- **Aim of the task**: Format everything from the item containing "Find all instances of **pancreas**." down to the end of the items below as a two-column CSV with the columns input and output, one row per item, holding its text and its answer. Quote each field, replace line breaks with spaces, and leave out the pictures.
-- Dataset extract start --
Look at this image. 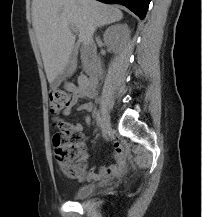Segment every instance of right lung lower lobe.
Here are the masks:
<instances>
[{
    "label": "right lung lower lobe",
    "mask_w": 202,
    "mask_h": 217,
    "mask_svg": "<svg viewBox=\"0 0 202 217\" xmlns=\"http://www.w3.org/2000/svg\"><path fill=\"white\" fill-rule=\"evenodd\" d=\"M107 4H122L143 19L151 0H98Z\"/></svg>",
    "instance_id": "right-lung-lower-lobe-1"
}]
</instances>
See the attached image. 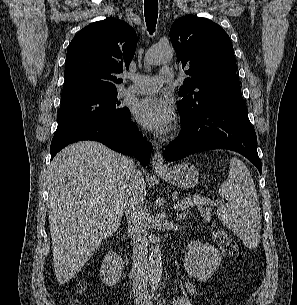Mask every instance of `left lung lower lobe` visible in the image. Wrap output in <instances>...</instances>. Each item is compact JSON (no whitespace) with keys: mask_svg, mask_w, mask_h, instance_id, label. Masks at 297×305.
I'll list each match as a JSON object with an SVG mask.
<instances>
[{"mask_svg":"<svg viewBox=\"0 0 297 305\" xmlns=\"http://www.w3.org/2000/svg\"><path fill=\"white\" fill-rule=\"evenodd\" d=\"M183 127L164 151L168 161L210 149H229L250 160L262 172L257 153V137L247 114L241 92L210 102L200 111L181 114Z\"/></svg>","mask_w":297,"mask_h":305,"instance_id":"left-lung-lower-lobe-1","label":"left lung lower lobe"}]
</instances>
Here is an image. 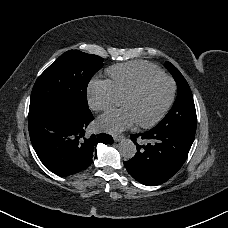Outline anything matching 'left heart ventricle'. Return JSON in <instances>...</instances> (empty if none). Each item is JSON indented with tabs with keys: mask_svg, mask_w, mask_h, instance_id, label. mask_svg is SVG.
Here are the masks:
<instances>
[{
	"mask_svg": "<svg viewBox=\"0 0 228 228\" xmlns=\"http://www.w3.org/2000/svg\"><path fill=\"white\" fill-rule=\"evenodd\" d=\"M168 94V81L159 80L140 96L126 99L124 104L139 122H148L158 114Z\"/></svg>",
	"mask_w": 228,
	"mask_h": 228,
	"instance_id": "left-heart-ventricle-1",
	"label": "left heart ventricle"
}]
</instances>
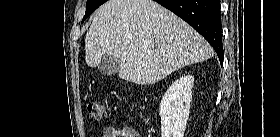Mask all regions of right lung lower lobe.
Returning <instances> with one entry per match:
<instances>
[{
	"mask_svg": "<svg viewBox=\"0 0 280 137\" xmlns=\"http://www.w3.org/2000/svg\"><path fill=\"white\" fill-rule=\"evenodd\" d=\"M198 31L223 63L220 0H155Z\"/></svg>",
	"mask_w": 280,
	"mask_h": 137,
	"instance_id": "98d812e1",
	"label": "right lung lower lobe"
}]
</instances>
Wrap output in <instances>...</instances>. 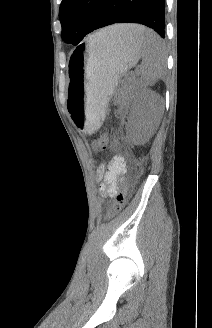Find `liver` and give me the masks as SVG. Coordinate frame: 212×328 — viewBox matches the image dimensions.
<instances>
[{"label": "liver", "instance_id": "liver-1", "mask_svg": "<svg viewBox=\"0 0 212 328\" xmlns=\"http://www.w3.org/2000/svg\"><path fill=\"white\" fill-rule=\"evenodd\" d=\"M136 25H113L102 29L92 35L98 41H108V40H124L129 41L135 38L134 28Z\"/></svg>", "mask_w": 212, "mask_h": 328}]
</instances>
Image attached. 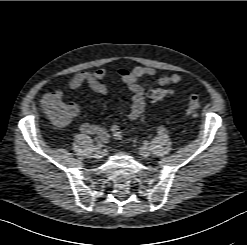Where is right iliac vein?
I'll list each match as a JSON object with an SVG mask.
<instances>
[{
  "label": "right iliac vein",
  "instance_id": "right-iliac-vein-1",
  "mask_svg": "<svg viewBox=\"0 0 247 245\" xmlns=\"http://www.w3.org/2000/svg\"><path fill=\"white\" fill-rule=\"evenodd\" d=\"M93 157L97 160L101 159L103 157V152L100 150L95 151Z\"/></svg>",
  "mask_w": 247,
  "mask_h": 245
}]
</instances>
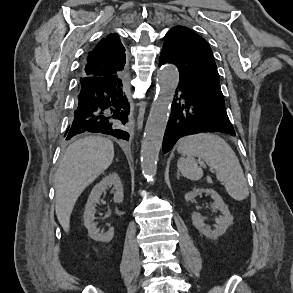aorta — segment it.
<instances>
[{
    "instance_id": "aorta-1",
    "label": "aorta",
    "mask_w": 293,
    "mask_h": 293,
    "mask_svg": "<svg viewBox=\"0 0 293 293\" xmlns=\"http://www.w3.org/2000/svg\"><path fill=\"white\" fill-rule=\"evenodd\" d=\"M178 83L179 73L174 65H165L159 71L156 95L141 144V169L148 180L152 179L157 172L158 156Z\"/></svg>"
}]
</instances>
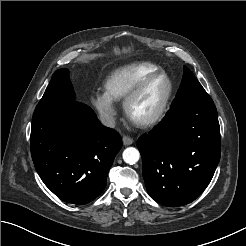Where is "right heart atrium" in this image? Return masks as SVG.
<instances>
[{
	"label": "right heart atrium",
	"mask_w": 246,
	"mask_h": 246,
	"mask_svg": "<svg viewBox=\"0 0 246 246\" xmlns=\"http://www.w3.org/2000/svg\"><path fill=\"white\" fill-rule=\"evenodd\" d=\"M93 105L107 122L114 120L116 107L114 100L106 92H97L93 98Z\"/></svg>",
	"instance_id": "1"
}]
</instances>
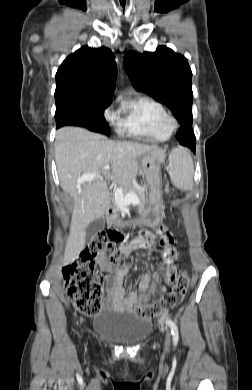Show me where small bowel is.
I'll list each match as a JSON object with an SVG mask.
<instances>
[{
	"mask_svg": "<svg viewBox=\"0 0 252 390\" xmlns=\"http://www.w3.org/2000/svg\"><path fill=\"white\" fill-rule=\"evenodd\" d=\"M144 243H157L160 245L164 256V273L168 272L170 269L176 271L174 261L178 258V251L174 245V237L171 232L165 228L160 229L158 235H154L149 231H142L138 237L128 242L122 248L129 252L135 248L141 247ZM98 264L100 268L107 273L105 277L107 296L104 301V307L118 312L133 311L139 304V295L137 292L126 293L123 281L128 274V270L117 268L106 260H99ZM173 280L174 278L168 277L159 285V296L166 292L167 285ZM149 283V277L147 275H141L138 281L139 292L149 295ZM148 323L150 324V320H148Z\"/></svg>",
	"mask_w": 252,
	"mask_h": 390,
	"instance_id": "obj_1",
	"label": "small bowel"
}]
</instances>
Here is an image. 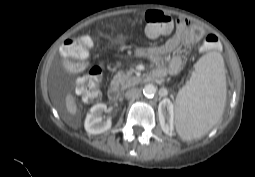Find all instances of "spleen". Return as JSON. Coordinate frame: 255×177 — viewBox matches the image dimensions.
Instances as JSON below:
<instances>
[{"label": "spleen", "mask_w": 255, "mask_h": 177, "mask_svg": "<svg viewBox=\"0 0 255 177\" xmlns=\"http://www.w3.org/2000/svg\"><path fill=\"white\" fill-rule=\"evenodd\" d=\"M226 102V77L221 54L210 52L195 64L189 83L178 93L175 123L183 140L204 136L220 120Z\"/></svg>", "instance_id": "1"}]
</instances>
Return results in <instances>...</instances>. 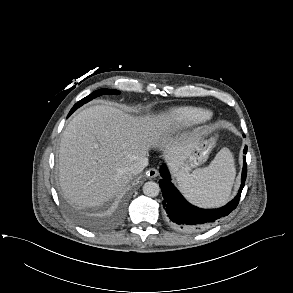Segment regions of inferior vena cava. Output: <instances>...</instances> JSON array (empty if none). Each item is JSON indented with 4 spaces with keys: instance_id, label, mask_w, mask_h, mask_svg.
<instances>
[{
    "instance_id": "inferior-vena-cava-1",
    "label": "inferior vena cava",
    "mask_w": 293,
    "mask_h": 293,
    "mask_svg": "<svg viewBox=\"0 0 293 293\" xmlns=\"http://www.w3.org/2000/svg\"><path fill=\"white\" fill-rule=\"evenodd\" d=\"M148 165V158L142 157L138 161L134 162L129 170L133 175L139 174L143 171V169Z\"/></svg>"
}]
</instances>
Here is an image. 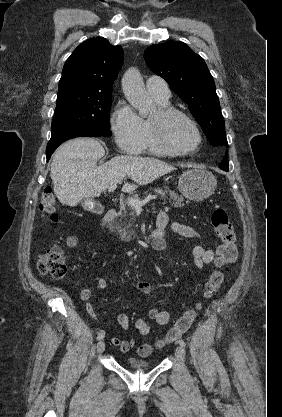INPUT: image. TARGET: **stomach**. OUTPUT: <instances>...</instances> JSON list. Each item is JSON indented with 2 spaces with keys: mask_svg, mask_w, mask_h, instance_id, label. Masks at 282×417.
I'll return each instance as SVG.
<instances>
[{
  "mask_svg": "<svg viewBox=\"0 0 282 417\" xmlns=\"http://www.w3.org/2000/svg\"><path fill=\"white\" fill-rule=\"evenodd\" d=\"M216 186L217 180L214 174L205 168H188L178 180L180 192L189 200L208 198L210 194H214Z\"/></svg>",
  "mask_w": 282,
  "mask_h": 417,
  "instance_id": "1",
  "label": "stomach"
}]
</instances>
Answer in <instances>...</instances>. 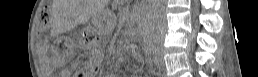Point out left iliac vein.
Here are the masks:
<instances>
[{
  "instance_id": "left-iliac-vein-1",
  "label": "left iliac vein",
  "mask_w": 258,
  "mask_h": 77,
  "mask_svg": "<svg viewBox=\"0 0 258 77\" xmlns=\"http://www.w3.org/2000/svg\"><path fill=\"white\" fill-rule=\"evenodd\" d=\"M159 61H160L161 63H164V61L162 60V58H161V57H160Z\"/></svg>"
}]
</instances>
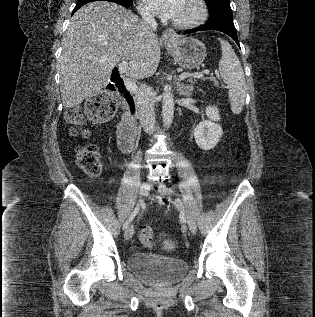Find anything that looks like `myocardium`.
Returning <instances> with one entry per match:
<instances>
[{
  "instance_id": "1",
  "label": "myocardium",
  "mask_w": 315,
  "mask_h": 317,
  "mask_svg": "<svg viewBox=\"0 0 315 317\" xmlns=\"http://www.w3.org/2000/svg\"><path fill=\"white\" fill-rule=\"evenodd\" d=\"M194 2L198 9L197 15L193 19L188 21L173 20L172 24L175 27L181 28V29L194 28L201 25L206 20L208 15V8H207L205 0H194Z\"/></svg>"
}]
</instances>
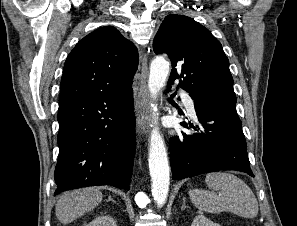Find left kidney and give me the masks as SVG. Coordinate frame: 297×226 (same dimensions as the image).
Listing matches in <instances>:
<instances>
[{
  "label": "left kidney",
  "instance_id": "obj_1",
  "mask_svg": "<svg viewBox=\"0 0 297 226\" xmlns=\"http://www.w3.org/2000/svg\"><path fill=\"white\" fill-rule=\"evenodd\" d=\"M191 226H221L218 223L211 221L210 219L206 218L204 215H197Z\"/></svg>",
  "mask_w": 297,
  "mask_h": 226
}]
</instances>
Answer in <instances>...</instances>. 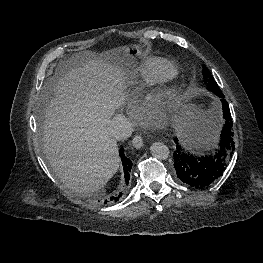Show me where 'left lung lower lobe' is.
I'll list each match as a JSON object with an SVG mask.
<instances>
[{"mask_svg": "<svg viewBox=\"0 0 263 263\" xmlns=\"http://www.w3.org/2000/svg\"><path fill=\"white\" fill-rule=\"evenodd\" d=\"M221 98L225 124L221 131L219 148L213 154H195L190 152L175 137L174 167L178 178L194 188H205L216 182L225 171L234 151V132L231 113L223 93L216 94Z\"/></svg>", "mask_w": 263, "mask_h": 263, "instance_id": "0a47b994", "label": "left lung lower lobe"}]
</instances>
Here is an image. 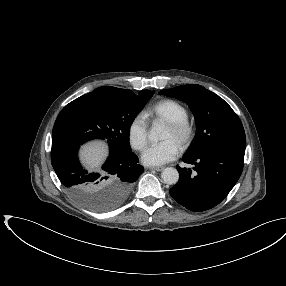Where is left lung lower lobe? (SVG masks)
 I'll return each mask as SVG.
<instances>
[{"label": "left lung lower lobe", "instance_id": "left-lung-lower-lobe-1", "mask_svg": "<svg viewBox=\"0 0 286 286\" xmlns=\"http://www.w3.org/2000/svg\"><path fill=\"white\" fill-rule=\"evenodd\" d=\"M245 152L229 148H216L183 157L191 169L177 167L180 178L170 190V195L182 206L195 212L218 205L238 181Z\"/></svg>", "mask_w": 286, "mask_h": 286}]
</instances>
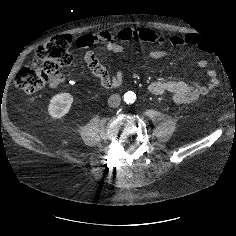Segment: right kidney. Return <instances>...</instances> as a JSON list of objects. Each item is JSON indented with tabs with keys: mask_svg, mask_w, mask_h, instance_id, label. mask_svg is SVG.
Instances as JSON below:
<instances>
[{
	"mask_svg": "<svg viewBox=\"0 0 236 236\" xmlns=\"http://www.w3.org/2000/svg\"><path fill=\"white\" fill-rule=\"evenodd\" d=\"M73 103V96L70 93H60L54 95L48 106L49 115L58 119L67 114Z\"/></svg>",
	"mask_w": 236,
	"mask_h": 236,
	"instance_id": "1",
	"label": "right kidney"
}]
</instances>
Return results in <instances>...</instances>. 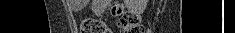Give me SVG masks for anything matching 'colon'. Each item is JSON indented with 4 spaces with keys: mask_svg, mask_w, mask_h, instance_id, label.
Returning <instances> with one entry per match:
<instances>
[{
    "mask_svg": "<svg viewBox=\"0 0 235 33\" xmlns=\"http://www.w3.org/2000/svg\"><path fill=\"white\" fill-rule=\"evenodd\" d=\"M112 14L117 18V24L122 33H143L140 19L135 14L126 11L120 4H115ZM81 33H112L111 29L101 20L95 18H83L79 24Z\"/></svg>",
    "mask_w": 235,
    "mask_h": 33,
    "instance_id": "colon-1",
    "label": "colon"
}]
</instances>
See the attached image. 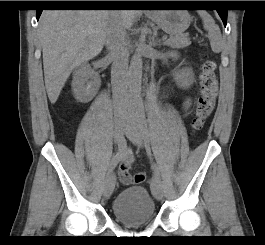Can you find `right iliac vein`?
I'll list each match as a JSON object with an SVG mask.
<instances>
[{
	"label": "right iliac vein",
	"instance_id": "63e3f726",
	"mask_svg": "<svg viewBox=\"0 0 265 245\" xmlns=\"http://www.w3.org/2000/svg\"><path fill=\"white\" fill-rule=\"evenodd\" d=\"M127 127V122L124 120H116L115 121V129H114V138L115 141L120 140L124 130ZM115 188V176L113 174H109L104 182V197L109 198Z\"/></svg>",
	"mask_w": 265,
	"mask_h": 245
}]
</instances>
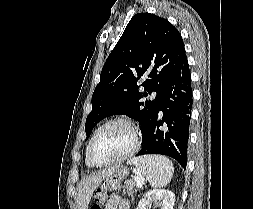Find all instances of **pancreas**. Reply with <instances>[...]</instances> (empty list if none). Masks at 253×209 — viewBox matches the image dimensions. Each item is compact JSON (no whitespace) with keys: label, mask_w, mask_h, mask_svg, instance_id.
<instances>
[{"label":"pancreas","mask_w":253,"mask_h":209,"mask_svg":"<svg viewBox=\"0 0 253 209\" xmlns=\"http://www.w3.org/2000/svg\"><path fill=\"white\" fill-rule=\"evenodd\" d=\"M135 186H136V182L135 181L127 180L125 182V185L123 186V188H124L123 194L125 195L126 194V190H127L128 195L133 196L134 192L136 191V190H134Z\"/></svg>","instance_id":"obj_1"}]
</instances>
-- Dataset extract end --
- **Written answer**:
input,output
"Find all instances of **pancreas**. Reply with <instances>[...]</instances> (empty list if none). Masks at 253×209 — viewBox matches the image dimensions. Each item is compact JSON (no whitespace) with keys: label, mask_w, mask_h, mask_svg, instance_id.","<instances> [{""label"":""pancreas"",""mask_w"":253,""mask_h"":209,""mask_svg"":""<svg viewBox=\""0 0 253 209\"" xmlns=\""http://www.w3.org/2000/svg\""><path fill=\""white\"" fill-rule=\""evenodd\"" d=\""M135 186H136V182L135 181L127 180L125 182V185L123 186V188H124L123 194L125 195L126 194V190H127L128 195L133 196L134 192L136 191V190H134Z\""/></svg>"",""instance_id"":""obj_1""}] </instances>"